▶ **Task requirements**
Without omitting anything, write out the listing below precisely.
%%
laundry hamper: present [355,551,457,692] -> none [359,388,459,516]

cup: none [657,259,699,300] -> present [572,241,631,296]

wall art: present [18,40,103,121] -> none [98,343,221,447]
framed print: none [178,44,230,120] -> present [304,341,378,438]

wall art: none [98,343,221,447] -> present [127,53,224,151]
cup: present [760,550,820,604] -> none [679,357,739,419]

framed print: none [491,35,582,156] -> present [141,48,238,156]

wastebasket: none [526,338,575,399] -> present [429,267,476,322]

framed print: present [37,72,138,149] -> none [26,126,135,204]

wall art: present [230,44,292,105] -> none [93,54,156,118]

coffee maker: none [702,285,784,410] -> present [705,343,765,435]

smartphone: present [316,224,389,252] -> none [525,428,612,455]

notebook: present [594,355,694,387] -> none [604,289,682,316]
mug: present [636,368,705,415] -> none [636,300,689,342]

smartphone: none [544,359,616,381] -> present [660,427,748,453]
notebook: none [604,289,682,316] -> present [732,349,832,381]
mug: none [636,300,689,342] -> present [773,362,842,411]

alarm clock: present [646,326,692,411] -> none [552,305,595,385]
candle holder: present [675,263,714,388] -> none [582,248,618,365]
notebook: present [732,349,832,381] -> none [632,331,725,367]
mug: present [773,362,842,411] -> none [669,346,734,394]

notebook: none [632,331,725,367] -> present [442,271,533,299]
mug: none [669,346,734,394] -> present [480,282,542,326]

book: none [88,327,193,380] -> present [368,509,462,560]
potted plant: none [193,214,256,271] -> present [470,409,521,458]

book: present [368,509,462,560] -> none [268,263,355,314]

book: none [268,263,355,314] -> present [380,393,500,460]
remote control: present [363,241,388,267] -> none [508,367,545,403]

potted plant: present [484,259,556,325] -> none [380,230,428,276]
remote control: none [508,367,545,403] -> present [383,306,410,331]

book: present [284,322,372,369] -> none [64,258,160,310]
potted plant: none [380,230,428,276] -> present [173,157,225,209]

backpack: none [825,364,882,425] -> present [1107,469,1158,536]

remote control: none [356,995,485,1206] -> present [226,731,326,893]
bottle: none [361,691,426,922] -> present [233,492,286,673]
%%
▶ **Solution**
laundry hamper: present [355,551,457,692] -> none [359,388,459,516]

cup: none [657,259,699,300] -> present [572,241,631,296]

wall art: present [18,40,103,121] -> none [98,343,221,447]
framed print: none [178,44,230,120] -> present [304,341,378,438]

wall art: none [98,343,221,447] -> present [127,53,224,151]
cup: present [760,550,820,604] -> none [679,357,739,419]

framed print: none [491,35,582,156] -> present [141,48,238,156]

wastebasket: none [526,338,575,399] -> present [429,267,476,322]

framed print: present [37,72,138,149] -> none [26,126,135,204]

wall art: present [230,44,292,105] -> none [93,54,156,118]

coffee maker: none [702,285,784,410] -> present [705,343,765,435]

smartphone: present [316,224,389,252] -> none [525,428,612,455]

notebook: present [594,355,694,387] -> none [604,289,682,316]
mug: present [636,368,705,415] -> none [636,300,689,342]

smartphone: none [544,359,616,381] -> present [660,427,748,453]
notebook: none [604,289,682,316] -> present [732,349,832,381]
mug: none [636,300,689,342] -> present [773,362,842,411]

alarm clock: present [646,326,692,411] -> none [552,305,595,385]
candle holder: present [675,263,714,388] -> none [582,248,618,365]
notebook: present [732,349,832,381] -> none [632,331,725,367]
mug: present [773,362,842,411] -> none [669,346,734,394]

notebook: none [632,331,725,367] -> present [442,271,533,299]
mug: none [669,346,734,394] -> present [480,282,542,326]

book: none [88,327,193,380] -> present [368,509,462,560]
potted plant: none [193,214,256,271] -> present [470,409,521,458]

book: present [368,509,462,560] -> none [268,263,355,314]

book: none [268,263,355,314] -> present [380,393,500,460]
remote control: present [363,241,388,267] -> none [508,367,545,403]

potted plant: present [484,259,556,325] -> none [380,230,428,276]
remote control: none [508,367,545,403] -> present [383,306,410,331]

book: present [284,322,372,369] -> none [64,258,160,310]
potted plant: none [380,230,428,276] -> present [173,157,225,209]

backpack: none [825,364,882,425] -> present [1107,469,1158,536]

remote control: none [356,995,485,1206] -> present [226,731,326,893]
bottle: none [361,691,426,922] -> present [233,492,286,673]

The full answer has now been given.